(Dataset records)
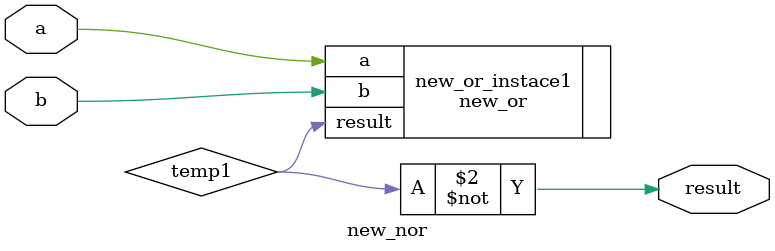
<source format=v>
`timescale 1ns / 1ps



module new_nor(
    input a,
    input b,
    output result
);

wire temp1;
new_or new_or_instace1(
    .a(a),
    .b(b),
    .result(temp1)
);

nand(result,temp1,temp1);

endmodule

</source>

What you need to do
Return, word for word, every line from the line with "output result" to the final line of the data.

Solved exercise
    output result
);

wire temp1;
new_or new_or_instace1(
    .a(a),
    .b(b),
    .result(temp1)
);

nand(result,temp1,temp1);

endmodule

</source>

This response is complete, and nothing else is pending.